Tras seis años de hormonas, hoy empieza a lucir como quiere y sin operaciones – todavía, aclara-. Sin embargo, problemas cotidianos surgen cada tanto y tiene que armarse de paciencia para explicar, por ejemplo en la ventanilla de un banco, por qué ella es la persona que aparece en su DNI aunque este documento aún muestre una foto de un varón.

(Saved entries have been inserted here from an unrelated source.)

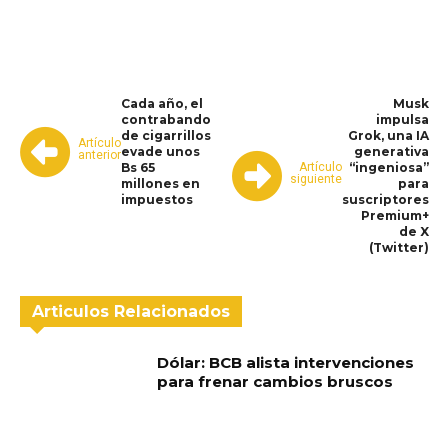
WhatsApp
Facebook
Telegram
Cada año, el
Musk
contrabando
impulsa
de cigarrillos
Grok, una IA
Artículo
evade unos
generativa
anterior
Artículo
Bs 65
“ingeniosa”
siguiente
millones en
para
impuestos
suscriptores
Premium+
de X
(Twitter)
Articulos Relacionados
Dólar: BCB alista intervenciones
para frenar cambios bruscos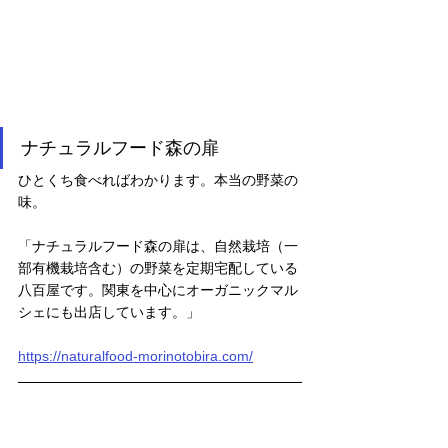
ナチュラルフード森の扉
ひとくち食べればわかります。本当の野菜の
味。
「ナチュラルフード森の扉は、自然栽培（一
部有機栽培含む）の野菜を定期宅配している
八百屋です。関東を中心にオーガニックマル
シェにも出店しています。」
https://naturalfood-morinotobira.com/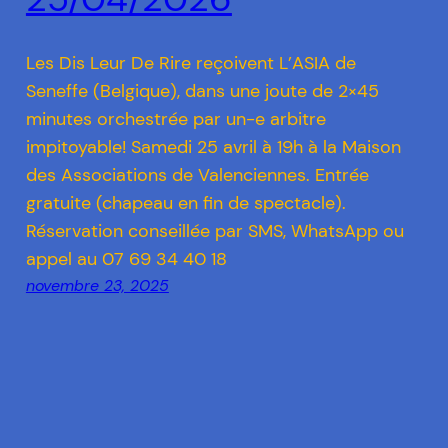
Les Dis Leur De Rire reçoivent L’ASIA de
Seneffe (Belgique), dans une joute de 2×45
minutes orchestrée par un-e arbitre
impitoyable! Samedi 25 avril à 19h à la Maison
des Associations de Valenciennes. Entrée
gratuite (chapeau en fin de spectacle).
Réservation conseillée par SMS, WhatsApp ou
appel au 07 69 34 40 18
novembre 23, 2025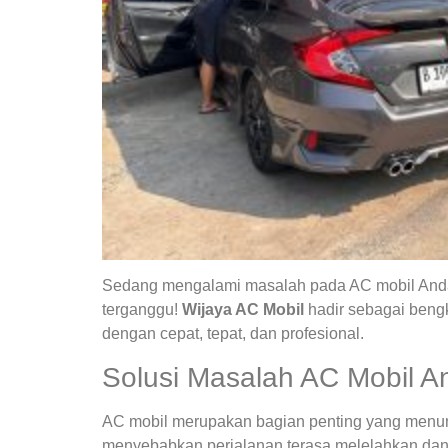
Sedang mengalami masalah pada AC mobil Anda?
terganggu!
Wijaya AC Mobil
hadir sebagai bengk
dengan cepat, tepat, dan profesional.
Solusi Masalah AC Mobil A
AC mobil merupakan bagian penting yang menunja
menyebabkan perjalanan terasa melelahkan dan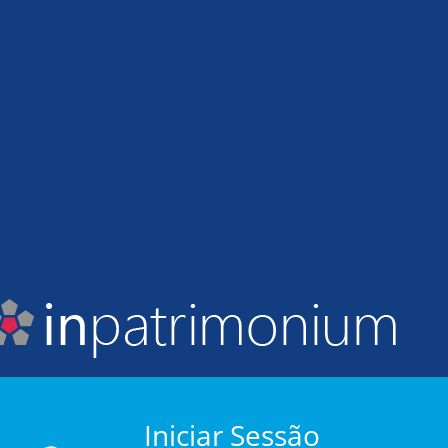
Iniciar Sessão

“Lo que me gusta es que la gente me respete, no digo que todo es felicidad porque cada tiempo me cruzo con un idiota que me dice algo. Más que hombres, a veces son las mujeres las que me insultan”, cuenta.

No le preocupa tener hijos y se alegra que a su pareja tampoco le interesen los niños, pero sí tiene sobrinos menores de edad a quienes todavía no les ha explicado por qué el tío Alex ahora se llama Vanesa. Mientras eso pase, tiene claro que quiere inculcarles el ejemplo del respeto hacia los demás. Solo así está segura que la comprenderán.

“Me llega cuando se resbala una señora y ella (su sobrina de 9 años) se ríe. Ayúdala en vez de burlarte, le digo. Si los padres le enseñaran un poquito de amor y respeto a los niños el mundo sería diferente”, finaliza. Vanesa lo tiene claro, el respeto al otro puede hacer la diferencia.